The Sunday vote would follow a state-mandated Saturday voting period, from 9 a.m. to 4 p.m. on Oct. 29. Both weekend voting sessions will be conducted at the Riverfront Resource Center’s Candy Room at 125 Pine Ave.
“My recommendation is that we hold the Sunday vote on Oct. 30, the day after the state-mandated Saturday vote,” Elections Supervisor Ginger Nickerson said. “That would allow for a full weekend of voting in Dougherty County.”
After a brief discussion period, board member Charles Lamb made a motion to approve Nickerson’s recommendation.
“I thought it would have been a good idea to move forward with the vote at our last meeting,” Lamb, an attorney, said. “So I would like to make a motion that the county, because of budget issues, hold a single Sunday voting day on Oct. 30, from 1 p.m. to 5 p.m.”
His motion was seconded by board member Ernest Davis and unanimously approved by the board.

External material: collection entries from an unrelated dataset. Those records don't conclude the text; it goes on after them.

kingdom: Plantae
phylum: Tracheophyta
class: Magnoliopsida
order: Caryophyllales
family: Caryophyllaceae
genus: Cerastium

In the discussion that preceded the vote, board members generally expressed their support of the proposal, which the state allows individual counties to determine.
“I think this is a good idea, especially since (the Sunday voting day) is backing up the Saturday vote,” Davis said. “For me, that works.”
Added board member Benny Hand: “Any opportunity we can give our citizens to vote, I think we should do (so).”
Nickerson noted that the county had approved a similar Sunday voting period in 2014, and that it had been well-attended. Asked by Board Chairman Walter Blankenship if there was talk of a statewide move to take the Sunday vote out of the separate counties’ hands and make it mandatory, the elections supervisor said only “five or six” counties had indicated they were interested in such action when polled.
“I believe during the last county-determined Sunday voting day in 2014, there were only about 10 counties that voted to approve it,” Nickerson said.
The elections supervisor also told the board during her office activity report that technicians had completed testing of some 225 county touch-screen voting machines Sept. 6-8.
“We know that the units we have in the county are ready to be utilized starting Oct. 17 (when early voting for the Nov. 8 general election begins),” Nickerson said.